EXERCISE REQUIREMENTS:
Copy the entries below word for word, starting at the line that contains "scientific name: Sphyrapicus varius" and ending with the line that contains "class: Amphibia".

━━━━━ TASK DATA ━━━━━

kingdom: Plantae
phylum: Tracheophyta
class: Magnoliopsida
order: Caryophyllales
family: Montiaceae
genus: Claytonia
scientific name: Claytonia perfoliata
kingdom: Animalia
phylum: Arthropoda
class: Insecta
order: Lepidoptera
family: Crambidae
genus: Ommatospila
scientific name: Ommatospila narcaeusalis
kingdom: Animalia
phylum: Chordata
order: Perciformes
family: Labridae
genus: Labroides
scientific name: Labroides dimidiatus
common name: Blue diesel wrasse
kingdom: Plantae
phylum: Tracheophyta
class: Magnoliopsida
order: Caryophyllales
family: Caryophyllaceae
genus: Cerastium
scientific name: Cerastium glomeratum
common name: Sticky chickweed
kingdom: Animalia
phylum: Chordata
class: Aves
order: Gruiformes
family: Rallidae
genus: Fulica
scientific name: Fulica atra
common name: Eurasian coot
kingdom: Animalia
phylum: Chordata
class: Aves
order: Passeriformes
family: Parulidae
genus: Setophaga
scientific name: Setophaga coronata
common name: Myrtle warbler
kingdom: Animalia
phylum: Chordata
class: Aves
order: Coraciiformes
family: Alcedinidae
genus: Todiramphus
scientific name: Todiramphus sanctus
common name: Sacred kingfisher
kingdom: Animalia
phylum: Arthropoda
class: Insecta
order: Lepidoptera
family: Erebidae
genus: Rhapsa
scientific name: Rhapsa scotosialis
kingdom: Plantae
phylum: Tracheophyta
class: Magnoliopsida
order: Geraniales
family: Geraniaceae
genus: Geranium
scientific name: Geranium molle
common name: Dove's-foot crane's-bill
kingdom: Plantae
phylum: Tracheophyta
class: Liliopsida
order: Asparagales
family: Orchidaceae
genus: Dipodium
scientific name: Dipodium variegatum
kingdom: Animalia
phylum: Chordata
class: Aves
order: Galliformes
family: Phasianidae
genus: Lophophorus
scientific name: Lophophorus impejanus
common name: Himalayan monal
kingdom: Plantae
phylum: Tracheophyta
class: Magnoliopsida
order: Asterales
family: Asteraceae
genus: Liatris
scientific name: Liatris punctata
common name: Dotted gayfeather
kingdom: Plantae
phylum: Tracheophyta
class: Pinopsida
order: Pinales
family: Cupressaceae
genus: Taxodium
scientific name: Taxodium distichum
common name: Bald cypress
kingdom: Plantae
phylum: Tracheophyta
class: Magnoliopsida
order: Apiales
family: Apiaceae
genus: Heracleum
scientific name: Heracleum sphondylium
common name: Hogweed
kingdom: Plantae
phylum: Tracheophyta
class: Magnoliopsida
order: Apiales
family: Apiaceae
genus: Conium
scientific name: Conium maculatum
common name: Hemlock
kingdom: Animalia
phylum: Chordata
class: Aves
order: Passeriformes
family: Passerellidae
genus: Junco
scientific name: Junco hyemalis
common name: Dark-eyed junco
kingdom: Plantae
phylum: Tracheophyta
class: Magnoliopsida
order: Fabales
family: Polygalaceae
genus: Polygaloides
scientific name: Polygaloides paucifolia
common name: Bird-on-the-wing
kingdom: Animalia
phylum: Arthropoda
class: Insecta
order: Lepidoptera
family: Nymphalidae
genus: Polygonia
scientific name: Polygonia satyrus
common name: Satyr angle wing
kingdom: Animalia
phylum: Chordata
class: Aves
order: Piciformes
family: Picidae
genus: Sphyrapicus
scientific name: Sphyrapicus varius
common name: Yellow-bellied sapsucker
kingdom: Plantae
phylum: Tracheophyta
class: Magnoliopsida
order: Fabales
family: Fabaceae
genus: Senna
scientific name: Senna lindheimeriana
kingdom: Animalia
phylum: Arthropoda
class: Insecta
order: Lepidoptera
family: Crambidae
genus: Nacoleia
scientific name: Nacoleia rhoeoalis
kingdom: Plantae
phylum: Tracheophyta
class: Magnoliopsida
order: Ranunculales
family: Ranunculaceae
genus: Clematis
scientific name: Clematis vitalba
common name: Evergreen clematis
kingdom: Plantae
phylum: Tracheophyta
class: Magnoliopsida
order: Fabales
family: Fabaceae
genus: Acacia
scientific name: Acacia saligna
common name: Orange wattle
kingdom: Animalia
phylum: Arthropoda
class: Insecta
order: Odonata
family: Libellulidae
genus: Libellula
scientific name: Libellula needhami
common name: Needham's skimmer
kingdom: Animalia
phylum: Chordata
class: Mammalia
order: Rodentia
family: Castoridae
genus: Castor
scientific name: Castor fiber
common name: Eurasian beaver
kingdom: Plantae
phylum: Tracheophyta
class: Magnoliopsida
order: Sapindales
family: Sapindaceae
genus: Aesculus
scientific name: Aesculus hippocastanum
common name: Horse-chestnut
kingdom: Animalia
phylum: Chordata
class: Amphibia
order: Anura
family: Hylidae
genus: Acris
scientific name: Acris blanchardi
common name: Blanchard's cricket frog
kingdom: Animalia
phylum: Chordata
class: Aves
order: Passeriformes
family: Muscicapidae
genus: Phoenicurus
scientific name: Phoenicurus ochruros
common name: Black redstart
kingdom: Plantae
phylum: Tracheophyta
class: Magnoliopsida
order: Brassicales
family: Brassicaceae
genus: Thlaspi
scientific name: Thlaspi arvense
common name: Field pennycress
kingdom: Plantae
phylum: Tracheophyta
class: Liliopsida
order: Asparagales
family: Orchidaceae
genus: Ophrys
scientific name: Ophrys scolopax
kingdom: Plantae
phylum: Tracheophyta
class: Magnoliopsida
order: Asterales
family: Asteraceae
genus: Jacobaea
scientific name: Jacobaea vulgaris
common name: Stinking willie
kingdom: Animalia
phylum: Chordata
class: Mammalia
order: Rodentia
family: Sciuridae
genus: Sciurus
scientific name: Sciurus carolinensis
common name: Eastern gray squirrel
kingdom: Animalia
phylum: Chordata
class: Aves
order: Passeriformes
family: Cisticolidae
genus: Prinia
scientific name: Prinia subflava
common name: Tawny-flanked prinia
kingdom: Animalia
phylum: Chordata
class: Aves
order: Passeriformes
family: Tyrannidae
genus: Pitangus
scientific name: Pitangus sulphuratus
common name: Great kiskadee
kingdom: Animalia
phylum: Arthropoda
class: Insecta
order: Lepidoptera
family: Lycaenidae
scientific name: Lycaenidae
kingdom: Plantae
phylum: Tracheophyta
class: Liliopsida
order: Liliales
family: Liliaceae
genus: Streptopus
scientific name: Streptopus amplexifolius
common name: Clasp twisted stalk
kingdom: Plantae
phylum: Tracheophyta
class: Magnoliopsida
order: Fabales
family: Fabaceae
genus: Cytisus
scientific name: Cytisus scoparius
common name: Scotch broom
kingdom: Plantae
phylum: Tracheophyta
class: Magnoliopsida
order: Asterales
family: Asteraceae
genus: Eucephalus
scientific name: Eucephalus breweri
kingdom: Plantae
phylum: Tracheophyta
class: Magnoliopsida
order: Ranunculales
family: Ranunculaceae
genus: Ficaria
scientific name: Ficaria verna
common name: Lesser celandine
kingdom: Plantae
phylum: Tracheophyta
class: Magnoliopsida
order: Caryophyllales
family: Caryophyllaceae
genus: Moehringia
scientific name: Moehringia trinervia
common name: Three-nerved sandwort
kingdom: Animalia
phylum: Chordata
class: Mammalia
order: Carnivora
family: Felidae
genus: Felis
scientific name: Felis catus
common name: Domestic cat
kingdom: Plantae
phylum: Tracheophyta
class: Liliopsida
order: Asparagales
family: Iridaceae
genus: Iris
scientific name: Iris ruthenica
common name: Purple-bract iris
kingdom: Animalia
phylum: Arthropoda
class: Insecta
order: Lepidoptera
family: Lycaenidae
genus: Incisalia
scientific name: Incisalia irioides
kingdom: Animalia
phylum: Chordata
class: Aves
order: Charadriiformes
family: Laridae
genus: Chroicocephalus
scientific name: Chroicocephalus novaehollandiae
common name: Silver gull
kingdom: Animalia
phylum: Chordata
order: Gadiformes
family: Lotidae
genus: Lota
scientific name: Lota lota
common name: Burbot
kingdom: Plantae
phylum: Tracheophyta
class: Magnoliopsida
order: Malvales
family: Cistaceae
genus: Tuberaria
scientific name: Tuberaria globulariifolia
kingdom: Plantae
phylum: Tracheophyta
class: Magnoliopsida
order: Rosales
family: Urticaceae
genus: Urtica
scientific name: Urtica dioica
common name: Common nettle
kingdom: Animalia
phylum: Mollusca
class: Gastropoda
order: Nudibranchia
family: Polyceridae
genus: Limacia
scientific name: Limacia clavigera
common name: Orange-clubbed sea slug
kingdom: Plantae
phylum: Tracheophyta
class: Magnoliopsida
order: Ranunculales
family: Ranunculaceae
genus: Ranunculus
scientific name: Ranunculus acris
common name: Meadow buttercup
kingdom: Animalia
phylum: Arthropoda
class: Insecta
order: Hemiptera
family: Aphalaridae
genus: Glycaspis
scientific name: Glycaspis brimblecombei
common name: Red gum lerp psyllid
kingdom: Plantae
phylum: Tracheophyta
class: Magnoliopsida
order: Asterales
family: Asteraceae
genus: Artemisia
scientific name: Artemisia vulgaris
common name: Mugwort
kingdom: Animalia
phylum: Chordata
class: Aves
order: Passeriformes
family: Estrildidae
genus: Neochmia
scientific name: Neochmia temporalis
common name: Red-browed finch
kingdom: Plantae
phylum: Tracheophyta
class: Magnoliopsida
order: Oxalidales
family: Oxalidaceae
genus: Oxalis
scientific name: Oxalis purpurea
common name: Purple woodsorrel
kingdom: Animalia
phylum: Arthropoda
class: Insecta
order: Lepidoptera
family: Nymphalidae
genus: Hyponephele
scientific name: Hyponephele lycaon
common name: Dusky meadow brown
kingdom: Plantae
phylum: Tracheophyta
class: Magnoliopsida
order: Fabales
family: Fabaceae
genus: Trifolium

━━━━━

RESPONSE TO THE EXERCISE:
scientific name: Sphyrapicus varius
common name: Yellow-bellied sapsucker
kingdom: Plantae
phylum: Tracheophyta
class: Magnoliopsida
order: Fabales
family: Fabaceae
genus: Senna
scientific name: Senna lindheimeriana
kingdom: Animalia
phylum: Arthropoda
class: Insecta
order: Lepidoptera
family: Crambidae
genus: Nacoleia
scientific name: Nacoleia rhoeoalis
kingdom: Plantae
phylum: Tracheophyta
class: Magnoliopsida
order: Ranunculales
family: Ranunculaceae
genus: Clematis
scientific name: Clematis vitalba
common name: Evergreen clematis
kingdom: Plantae
phylum: Tracheophyta
class: Magnoliopsida
order: Fabales
family: Fabaceae
genus: Acacia
scientific name: Acacia saligna
common name: Orange wattle
kingdom: Animalia
phylum: Arthropoda
class: Insecta
order: Odonata
family: Libellulidae
genus: Libellula
scientific name: Libellula needhami
common name: Needham's skimmer
kingdom: Animalia
phylum: Chordata
class: Mammalia
order: Rodentia
family: Castoridae
genus: Castor
scientific name: Castor fiber
common name: Eurasian beaver
kingdom: Plantae
phylum: Tracheophyta
class: Magnoliopsida
order: Sapindales
family: Sapindaceae
genus: Aesculus
scientific name: Aesculus hippocastanum
common name: Horse-chestnut
kingdom: Animalia
phylum: Chordata
class: Amphibia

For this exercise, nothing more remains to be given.